Dama da Lagoa, de Rafael Guimaraens
Romance-reportagem, 216 páginas, Editora Libretos, R$ 30 (em média). Lançamento nesta quinta-feira, às 19h, na Praça de Autógrafos
Uma Capital pacata descobre que, entre as classes privilegiadas, também se mata e se morre. É essa a atmosfera central construída pelo jornalista e escritor Rafael Guimaraens no romance-reportagem A Dama da Lagoa, que reconstitui um crime rumoroso da crônica policial porto-alegrense nos anos 1940.

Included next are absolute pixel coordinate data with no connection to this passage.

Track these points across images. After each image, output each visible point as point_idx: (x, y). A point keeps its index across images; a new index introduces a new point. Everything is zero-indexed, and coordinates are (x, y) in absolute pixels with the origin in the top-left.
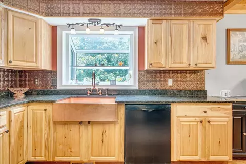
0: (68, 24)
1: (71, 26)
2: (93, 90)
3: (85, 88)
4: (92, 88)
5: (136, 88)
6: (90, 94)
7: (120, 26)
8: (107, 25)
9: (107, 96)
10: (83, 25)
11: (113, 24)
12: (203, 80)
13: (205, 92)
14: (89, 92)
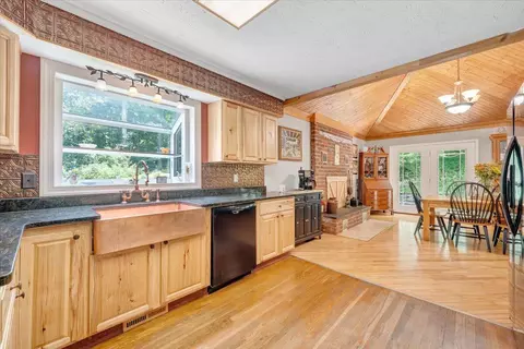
0: (89, 68)
1: (98, 75)
2: (134, 193)
3: (117, 191)
4: (132, 190)
5: (199, 187)
6: (128, 201)
7: (185, 97)
8: (167, 91)
9: (158, 201)
10: (124, 78)
11: (175, 92)
12: (262, 176)
13: (265, 188)
14: (125, 197)
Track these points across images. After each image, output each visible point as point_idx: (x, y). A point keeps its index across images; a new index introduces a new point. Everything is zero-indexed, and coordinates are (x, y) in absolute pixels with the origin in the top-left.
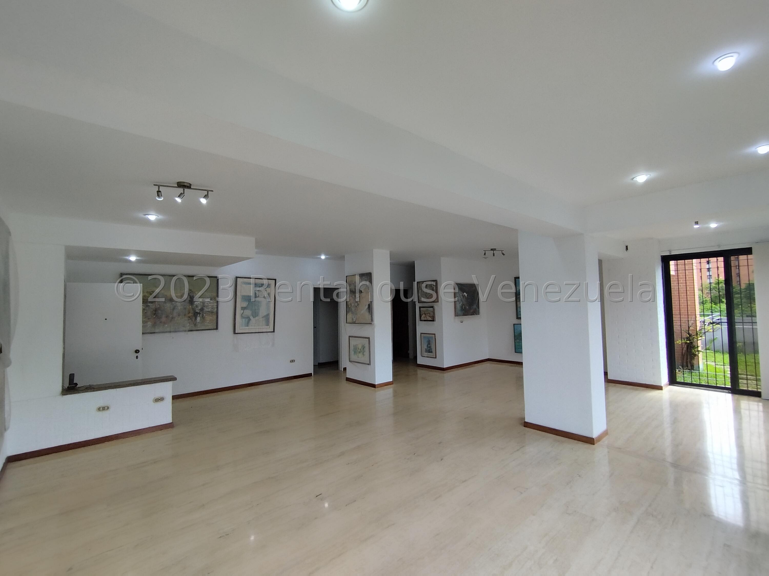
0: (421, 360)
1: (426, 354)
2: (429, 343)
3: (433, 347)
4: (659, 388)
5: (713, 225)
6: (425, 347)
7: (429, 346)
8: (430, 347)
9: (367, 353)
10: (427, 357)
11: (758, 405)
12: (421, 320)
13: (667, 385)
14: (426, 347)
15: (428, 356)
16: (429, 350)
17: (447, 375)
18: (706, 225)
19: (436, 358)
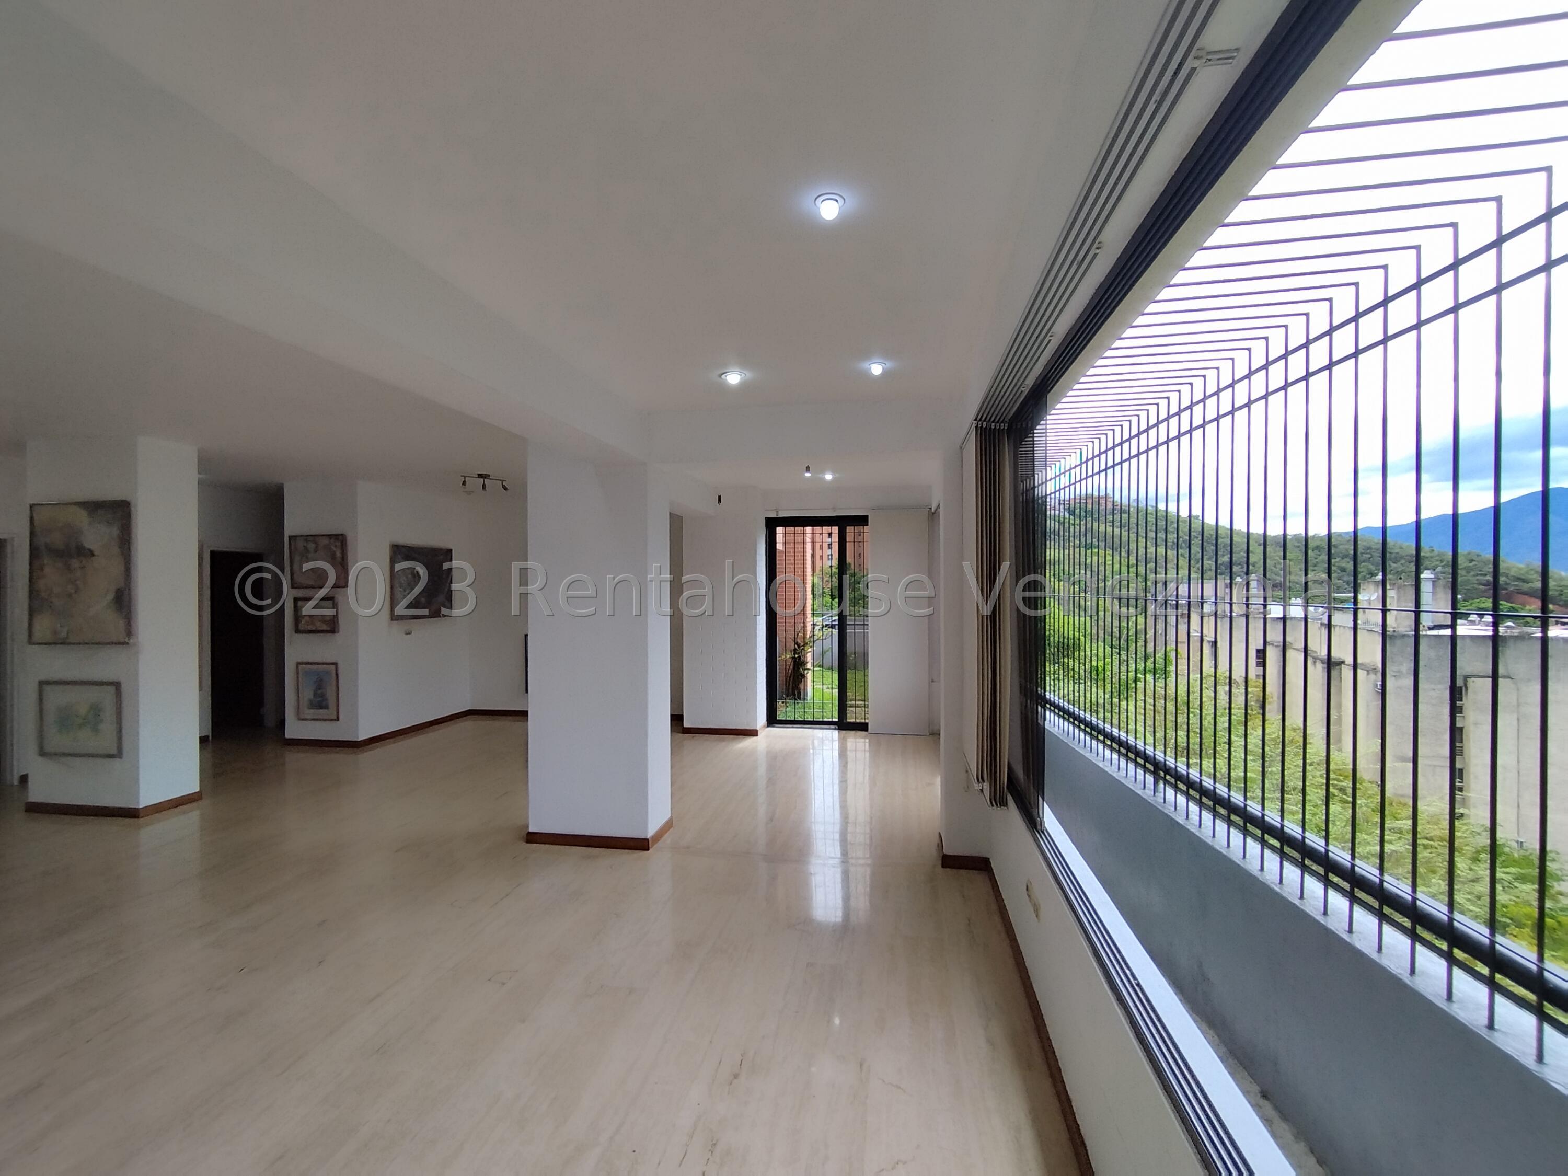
0: (294, 729)
1: (310, 713)
2: (320, 685)
3: (330, 693)
4: (753, 733)
5: (829, 477)
6: (308, 694)
7: (319, 692)
8: (323, 696)
9: (108, 726)
10: (314, 720)
11: (865, 742)
12: (297, 631)
13: (764, 726)
14: (312, 697)
15: (315, 717)
16: (319, 702)
17: (366, 757)
18: (821, 476)
19: (338, 719)
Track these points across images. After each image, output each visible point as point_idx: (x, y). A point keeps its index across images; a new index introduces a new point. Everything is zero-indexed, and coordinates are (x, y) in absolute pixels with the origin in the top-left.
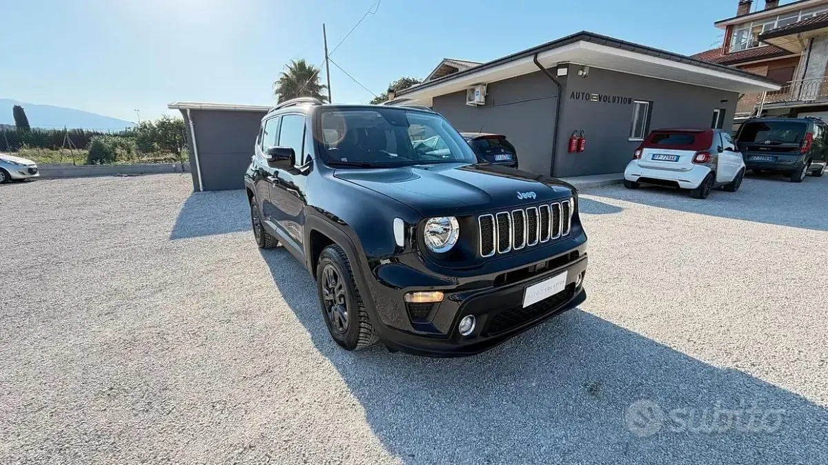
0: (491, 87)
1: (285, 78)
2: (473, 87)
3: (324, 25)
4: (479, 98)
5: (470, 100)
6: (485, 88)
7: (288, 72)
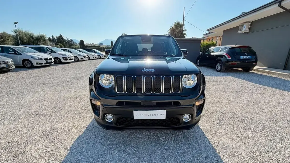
0: (253, 23)
1: (172, 28)
2: (243, 24)
3: (184, 7)
4: (245, 29)
5: (240, 30)
6: (250, 24)
7: (173, 26)
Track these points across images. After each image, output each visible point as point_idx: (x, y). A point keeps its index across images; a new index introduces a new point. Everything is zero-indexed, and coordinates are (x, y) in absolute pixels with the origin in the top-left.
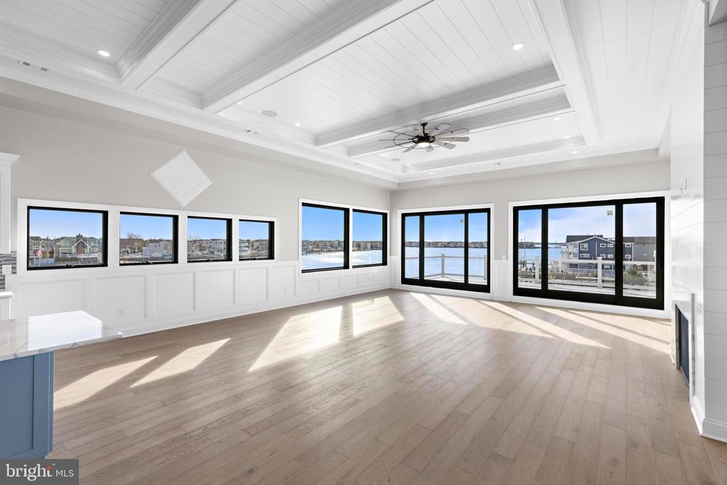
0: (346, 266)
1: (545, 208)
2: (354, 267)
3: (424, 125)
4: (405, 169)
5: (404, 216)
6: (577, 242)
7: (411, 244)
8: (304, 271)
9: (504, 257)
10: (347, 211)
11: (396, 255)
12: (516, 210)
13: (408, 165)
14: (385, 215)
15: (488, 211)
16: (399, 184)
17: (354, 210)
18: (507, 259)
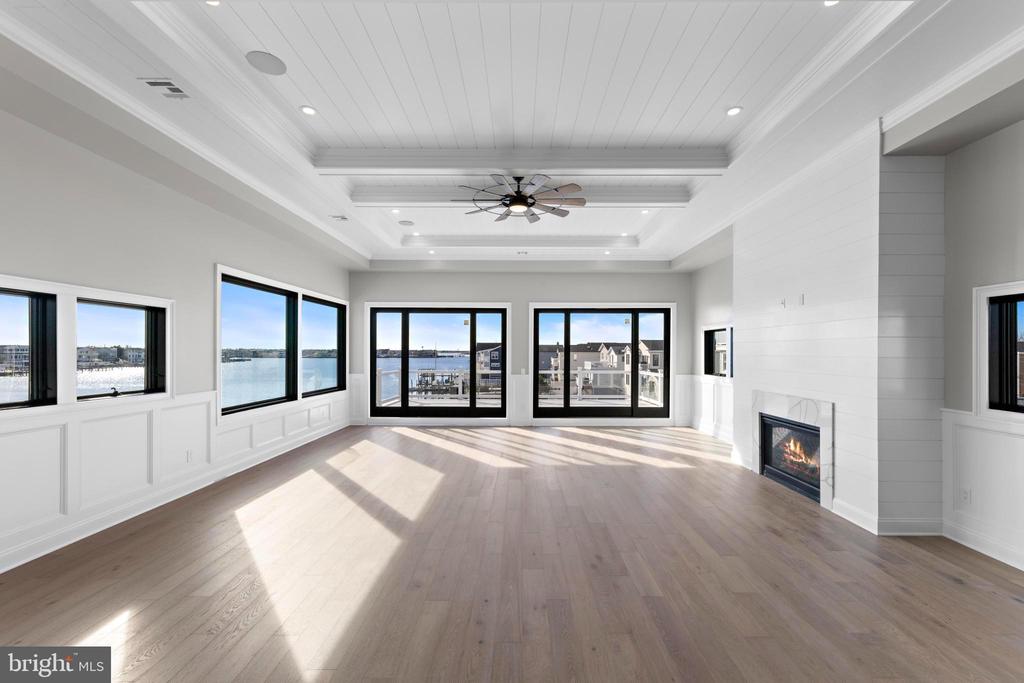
0: (291, 395)
1: (567, 312)
2: (305, 395)
3: (518, 179)
4: (406, 239)
5: (374, 311)
6: (489, 351)
7: (387, 353)
8: (226, 411)
9: (523, 371)
10: (292, 297)
11: (362, 372)
12: (537, 312)
13: (416, 234)
14: (341, 309)
15: (504, 311)
16: (371, 262)
17: (305, 298)
18: (527, 373)
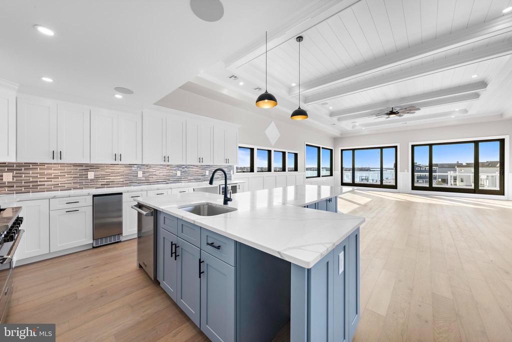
0: (319, 176)
1: (430, 145)
2: (323, 176)
4: (354, 127)
8: (307, 178)
9: (406, 170)
10: (319, 148)
11: (338, 171)
12: (413, 146)
13: (357, 125)
14: (331, 150)
15: (396, 147)
16: (341, 134)
18: (408, 171)
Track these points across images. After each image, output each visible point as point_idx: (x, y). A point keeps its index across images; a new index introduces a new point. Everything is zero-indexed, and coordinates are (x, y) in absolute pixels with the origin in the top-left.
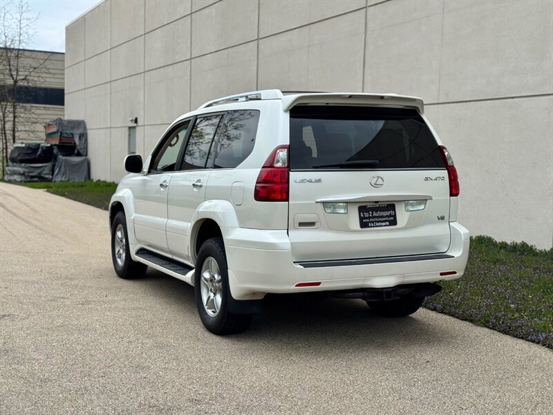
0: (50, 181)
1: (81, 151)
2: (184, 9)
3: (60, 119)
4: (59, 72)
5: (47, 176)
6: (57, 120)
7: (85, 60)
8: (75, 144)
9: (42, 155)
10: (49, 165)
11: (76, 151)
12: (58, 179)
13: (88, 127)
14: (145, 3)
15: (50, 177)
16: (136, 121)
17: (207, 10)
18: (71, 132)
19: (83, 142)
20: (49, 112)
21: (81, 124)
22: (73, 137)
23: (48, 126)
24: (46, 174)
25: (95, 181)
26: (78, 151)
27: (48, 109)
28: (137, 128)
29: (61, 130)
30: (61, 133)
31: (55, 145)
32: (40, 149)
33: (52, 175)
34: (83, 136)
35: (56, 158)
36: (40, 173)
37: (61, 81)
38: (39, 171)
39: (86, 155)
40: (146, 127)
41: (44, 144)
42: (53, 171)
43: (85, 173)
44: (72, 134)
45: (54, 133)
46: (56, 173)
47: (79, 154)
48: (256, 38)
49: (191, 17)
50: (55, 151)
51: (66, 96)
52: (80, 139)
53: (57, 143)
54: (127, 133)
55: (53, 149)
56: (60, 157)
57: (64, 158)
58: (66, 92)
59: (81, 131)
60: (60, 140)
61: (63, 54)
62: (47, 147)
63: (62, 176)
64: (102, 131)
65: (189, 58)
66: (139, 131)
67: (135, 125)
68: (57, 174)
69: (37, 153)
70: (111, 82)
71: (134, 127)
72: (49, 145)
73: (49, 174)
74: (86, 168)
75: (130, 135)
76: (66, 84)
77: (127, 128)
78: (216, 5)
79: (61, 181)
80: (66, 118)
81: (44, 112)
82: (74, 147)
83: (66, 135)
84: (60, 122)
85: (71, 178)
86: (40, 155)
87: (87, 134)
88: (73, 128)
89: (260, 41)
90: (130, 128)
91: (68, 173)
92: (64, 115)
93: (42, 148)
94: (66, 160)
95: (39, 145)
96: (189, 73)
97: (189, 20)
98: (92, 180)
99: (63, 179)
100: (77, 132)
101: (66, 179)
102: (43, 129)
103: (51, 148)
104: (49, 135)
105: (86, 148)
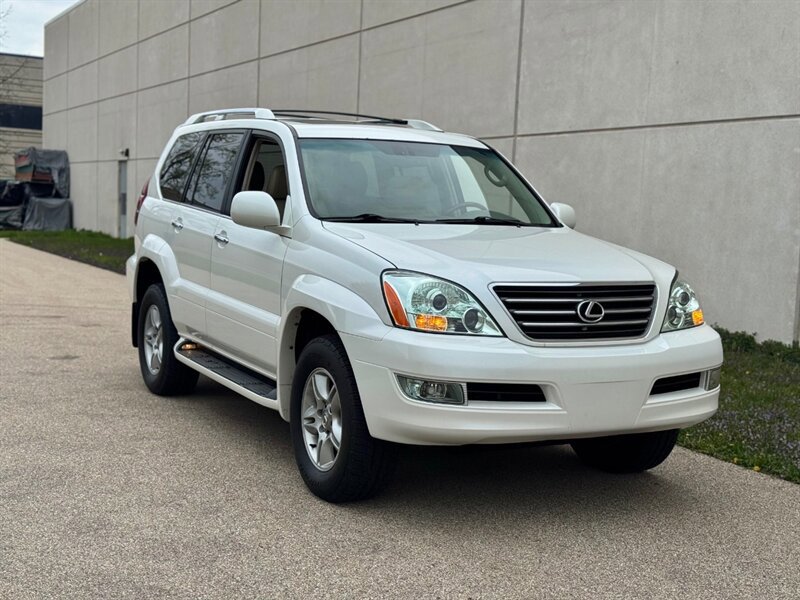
0: (20, 229)
1: (61, 192)
2: (182, 16)
3: (34, 149)
4: (36, 83)
5: (15, 223)
6: (30, 149)
7: (68, 72)
8: (53, 181)
9: (9, 195)
10: (18, 208)
11: (54, 192)
12: (30, 226)
13: (71, 160)
14: (139, 4)
15: (19, 224)
16: (127, 153)
17: (206, 20)
18: (48, 165)
19: (64, 179)
20: (21, 138)
21: (61, 156)
22: (50, 173)
23: (18, 157)
24: (14, 220)
25: (78, 230)
26: (57, 192)
27: (22, 134)
28: (130, 164)
29: (34, 163)
30: (35, 167)
31: (28, 183)
32: (7, 188)
33: (22, 221)
34: (65, 172)
35: (27, 201)
36: (6, 219)
37: (37, 96)
38: (5, 216)
39: (68, 197)
40: (139, 162)
41: (13, 181)
42: (23, 218)
43: (66, 221)
44: (49, 169)
45: (26, 167)
46: (27, 218)
47: (58, 196)
48: (257, 57)
49: (190, 27)
50: (27, 190)
51: (44, 118)
52: (59, 174)
53: (29, 180)
54: (117, 169)
55: (24, 188)
56: (33, 198)
57: (38, 200)
58: (44, 113)
59: (61, 165)
60: (33, 175)
61: (41, 58)
62: (16, 185)
63: (36, 223)
64: (87, 165)
65: (186, 76)
66: (130, 166)
67: (126, 158)
68: (28, 221)
69: (2, 193)
70: (98, 101)
71: (125, 162)
72: (18, 182)
73: (16, 221)
74: (67, 214)
75: (120, 171)
76: (44, 101)
77: (116, 163)
78: (216, 13)
79: (34, 230)
80: (45, 147)
81: (15, 138)
82: (52, 185)
83: (40, 170)
84: (33, 153)
85: (47, 226)
86: (6, 196)
87: (69, 169)
88: (50, 161)
89: (262, 61)
90: (121, 162)
91: (43, 219)
92: (41, 143)
93: (10, 186)
94: (40, 203)
95: (5, 182)
96: (186, 95)
97: (187, 29)
98: (75, 230)
99: (36, 227)
100: (56, 166)
101: (41, 228)
102: (12, 162)
103: (21, 187)
104: (20, 170)
105: (68, 187)
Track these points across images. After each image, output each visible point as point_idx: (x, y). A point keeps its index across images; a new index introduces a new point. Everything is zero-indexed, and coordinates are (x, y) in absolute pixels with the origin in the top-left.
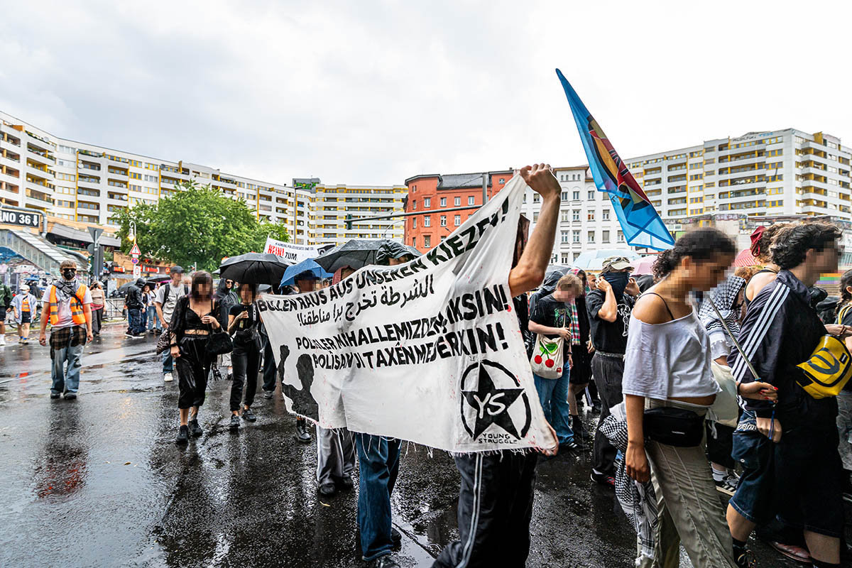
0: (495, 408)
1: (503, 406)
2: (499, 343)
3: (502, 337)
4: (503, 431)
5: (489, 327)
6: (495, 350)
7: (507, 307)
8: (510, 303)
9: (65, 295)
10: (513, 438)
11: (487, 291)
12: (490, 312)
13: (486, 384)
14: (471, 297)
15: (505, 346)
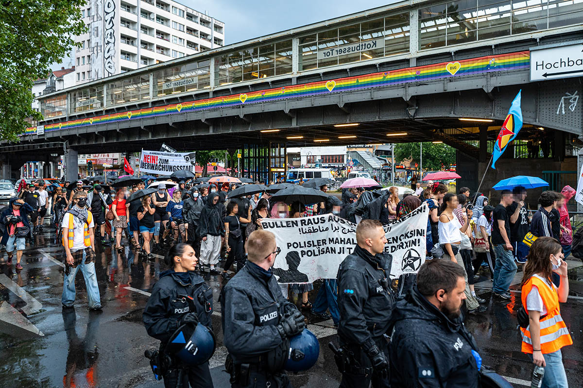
0: (410, 262)
1: (412, 261)
2: (417, 244)
3: (419, 243)
4: (410, 268)
5: (416, 240)
6: (415, 246)
7: (424, 236)
8: (425, 235)
9: (81, 221)
10: (413, 270)
11: (418, 230)
12: (417, 235)
13: (410, 256)
14: (412, 231)
15: (419, 245)
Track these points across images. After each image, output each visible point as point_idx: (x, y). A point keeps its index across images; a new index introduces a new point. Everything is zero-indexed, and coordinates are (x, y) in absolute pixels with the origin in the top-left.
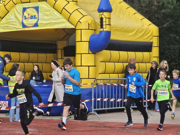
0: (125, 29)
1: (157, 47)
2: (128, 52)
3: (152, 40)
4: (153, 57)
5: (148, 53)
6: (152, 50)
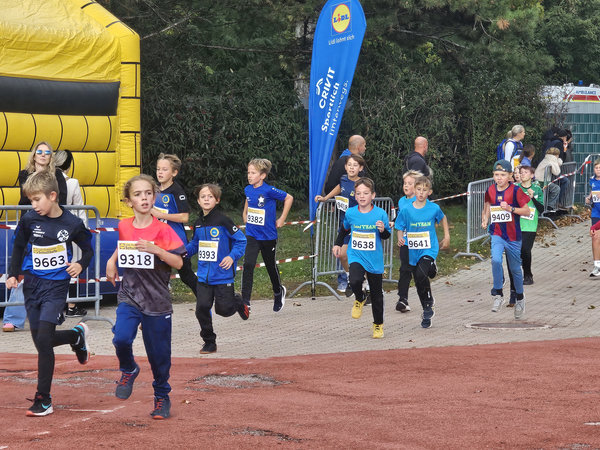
0: (27, 40)
1: (135, 98)
2: (36, 116)
3: (118, 76)
4: (122, 132)
5: (104, 119)
6: (118, 110)
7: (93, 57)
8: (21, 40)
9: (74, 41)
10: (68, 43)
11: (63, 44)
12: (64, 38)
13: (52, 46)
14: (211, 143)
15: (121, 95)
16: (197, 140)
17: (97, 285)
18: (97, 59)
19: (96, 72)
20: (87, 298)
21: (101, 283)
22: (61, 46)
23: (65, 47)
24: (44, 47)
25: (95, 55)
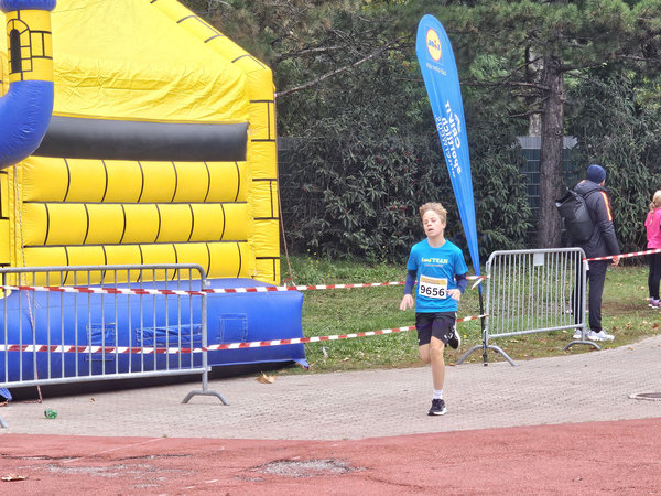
0: (130, 78)
1: (269, 140)
2: (143, 163)
3: (247, 116)
4: (254, 180)
5: (230, 165)
6: (248, 154)
7: (215, 95)
8: (123, 78)
9: (189, 78)
10: (182, 80)
11: (176, 82)
12: (176, 75)
13: (161, 83)
15: (250, 137)
16: (401, 185)
17: (205, 355)
18: (220, 97)
19: (218, 112)
20: (193, 370)
21: (210, 353)
22: (172, 83)
23: (179, 85)
24: (151, 86)
25: (217, 94)
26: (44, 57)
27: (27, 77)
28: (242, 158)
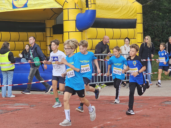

Com lançamento nesta quinta-feira, às 19h, na Feira, o livro segue os moldes do bem-sucedido A Tragédia da Rua da Praia (2005), em que o jornalista reconstituía a Porto Alegre de 1911 por meio da ficcionalização de um assalto real a uma casa de câmbio no centro da Capital. Já em A Dama da Lagoa, Guimaraens reconstrói outro episódio policial, mas de natureza inteiramente diversa. Se no assalto do início do século 20 a violência irrompia trazida por misteriosos elementos estrangeiros (com repercussões inclusive nas decisões tomadas pela polícia do governo autocrático de Borges de Medeiros), no crime relatado em A Dama da Lagoa são as pulsões internas no seio da sociedade grã-fina que motivam o crime e provocam sua estrondosa repercussão.
Na madrugada de 17 para 18 de agosto de 1940, a adolescente Maria Luiza Häussler deixou o baile na tradicional Sociedade Germânia acompanhada do namorado, o impetuoso jovem Heinz Werner Schmeling. Ambos eram apaixonados, mas o romance encontrava resistência da família da jovem. Heinz chegara a ensaiar uma cena no clube após encontrar a namorada conversando com outro rapaz. O jovem Schmeling seria encontrado em um bar no bairro Belém Velho, ferido com um tiro. Maria Luíza não seria mais vista com vida, seu corpo já estava submerso na Lagoa dos Barros, onde só seria encontrado na madrugada do dia 20. O impacto do crime passional envolvendo dois jovens da rica comunidade alemã da cidade ganharia as manchetes por anos.
Ao construir uma narrativa novelesca baseada nesse fato real e em seus desdobramentos, Guimaraens dribla habilmente a maior dificuldade da sua empreitada: a impossibilidade de reconstituir com precisão o que aconteceu entre a saída do baile e a morte da jovem Maria Luiza. Na vida real, Schmeling foi condenado em 1942 pelo homicídio da jovem, mas sempre negou a autoria do crime. Alegou que ela havia se matado depois de ter atirado nele, e que afundou o cadáver na Lagoa por medo de que ninguém acreditasse em sua versão. Como se baseia nos documentos do caso e em notícias dos jornais da época, Guimaraens constrói a narrativa por meio de personagens secundários, e mantém no romance a incerteza que sempre pairou sobre o caso.
Alguns pontos amparam-se em soluções já testadas em A Tragédia da Rua da Praia. Outra vez, um dos personagens centrais é um repórter - o famoso Mário Cinco Paus no livro anterior, o indolente Paulo Koetz neste. Ambos os crimes viram peça de jogo político devido ao caráter autoritário do governo de então: a ditadura positivista de Borges de Medeiros em 1911, o Estado Novo de Getúlio Vargas em 1940.
E as relações entre os personagens são pretextos muito bem aproveitados para reconstruir a sociedade do período: como a II Guerra, então travada solitariamente pela Inglaterra, repercutia em uma Porto Alegre com uma forte e bem situada comunidade germânica; como essa mesma comunidade, formada principalmente por luteranos, relacionava-se com a maioria católica "brasileira"; como a imprensa se mostrava pronta - algumas vezes ainda se mostra - a adotar o ponto de vista da polícia em casos policiais. A lamentar na obra, fruto de sólida pesquisa, apenas dois pontos: a recorrência de muitos deslizes de revisão e a abrupta mudança de foco que parece abandonar e resumir muito rapidamente o interessante personagem de Paulo Koetz na segunda parte do livro, focada em reconstituir o júri.